I didn't notice this at first and the software offered to put an icon on the desktop so it could "try later".  OK, I'll go for that.  Click "OK" and reboot.

Once it's back up, I click the icon and it goes through the same process.  Still can't find the printer.  Click "OK" and the damned thing reboots again.  After a few more of these I finally notice the WiFi indicator has the yellow piss stain of FAIL on it after the "testing your connection" phase, so I reconnect to the access point before the printer identification part.  It works.  It churns.

It FAILS.  And reboots again.

So I disable the wireless NIC and jack into the wired network.  The laptop can still get to the printer through the access point, verified by pinging it.  I run the detect printer program again and it tells me my wireless connection doesn't work.  Fucking DUH.  This time there's an edit box where you can put in an IP address, so I try that.  No go.  Reboot again.

There's an option to connect directly to the printer via USB, so I try that.  It finds the printer and dies again.  Click "Finnish" to reboot.

At this point I decide to rip everything out and re-install from scratch.  After removing everything HP, I reboot, log in, and Windows tells me it's no longer genuine.  WHAT THE MOTHERFUCKING FUCK.  Yes, those were my exact words.  So I did the Windows Genuine Advantage song and dance thing and Microsoft forgave me, saying there, there everything's OK now.

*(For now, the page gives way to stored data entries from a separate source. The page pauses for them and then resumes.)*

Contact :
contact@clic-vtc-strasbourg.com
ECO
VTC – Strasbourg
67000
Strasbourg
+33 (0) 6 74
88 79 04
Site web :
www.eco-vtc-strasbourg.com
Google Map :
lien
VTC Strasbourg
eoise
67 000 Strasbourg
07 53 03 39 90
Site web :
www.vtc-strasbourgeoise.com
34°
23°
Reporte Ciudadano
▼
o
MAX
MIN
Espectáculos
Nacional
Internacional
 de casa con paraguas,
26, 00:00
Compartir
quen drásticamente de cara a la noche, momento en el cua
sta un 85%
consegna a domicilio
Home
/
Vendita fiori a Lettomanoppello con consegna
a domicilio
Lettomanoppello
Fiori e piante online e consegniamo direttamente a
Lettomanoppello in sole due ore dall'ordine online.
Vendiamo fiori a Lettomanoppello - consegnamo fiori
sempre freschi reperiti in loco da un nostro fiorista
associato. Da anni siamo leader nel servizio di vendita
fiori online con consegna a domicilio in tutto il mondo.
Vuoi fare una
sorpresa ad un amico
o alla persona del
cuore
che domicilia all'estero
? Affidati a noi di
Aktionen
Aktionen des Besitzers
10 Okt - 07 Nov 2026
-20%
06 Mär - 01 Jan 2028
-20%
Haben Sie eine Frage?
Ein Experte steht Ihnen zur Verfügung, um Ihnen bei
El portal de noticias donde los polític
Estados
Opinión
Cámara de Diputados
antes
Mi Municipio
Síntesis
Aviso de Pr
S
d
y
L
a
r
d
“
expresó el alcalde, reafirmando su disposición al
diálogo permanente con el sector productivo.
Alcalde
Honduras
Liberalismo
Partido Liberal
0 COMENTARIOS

Well, that was a relief, but I was in no mood for drama at this point.

And re-installing did the trick, seven and a half hours after starting.  I scanned my shit and posted the article.

HP... never again.

Again.


UPDATE 08/16/2011

The last time I rebooted my laptop, the HP Photoshit software popped up and asked me if I wanted to participate in their customer survey program.

I declined.

Then it asked again.

What part of "I Decline" is so hard to understand, HP?

2 comments:

  1. Anonymous1:40 PM

    Just got to read your tome about HP...early days & later...made me chuckle! You sound like you've been screwing with Microsoft & HP as long as I have (22 years)! I must say I'm surprised you stuck with HP for as long as you did!

    After the early years were over with them, I switched to EPSON...7 of them later (I'm in the
    short-run printing biz)...every single one still
    works flawlessly!!

    The real 'straw-that-broke-the camel's-back was
    when I purchased a Pavilion desktop just when Vista first came out...HP WOULD NOT enable me to roll back to XP by supplying me drivers!!! I was done with their computers as well!! I did find the drivers after about 3 days of searching! Well, the M/B just crapped out after 2 years...took the remainder of the parts & built a great ASUS machine!

    With their 'you don't know as much as we do'
    attitude, I told the 3rd tech supervisor to go fuck himself! I feel sorry for all the people that continue to deal with HP!

    ReplyDelete
  2. 22 years? You must be ancient.

    Speaking of HP Pavilions, I never owned one but the company I worked for shilled them to unsuspecting corporate dweebs with deep pockets. In '96 I delivered and set up a stack of them at a law office. One of them had been shipped with the original HP factory installation CD (Win95, of course).

    It's still around here somewhere. First and last OEM "skin" for Win95 I ever saw. One ugly pile of crap.

    They don't make 'em like that anymore!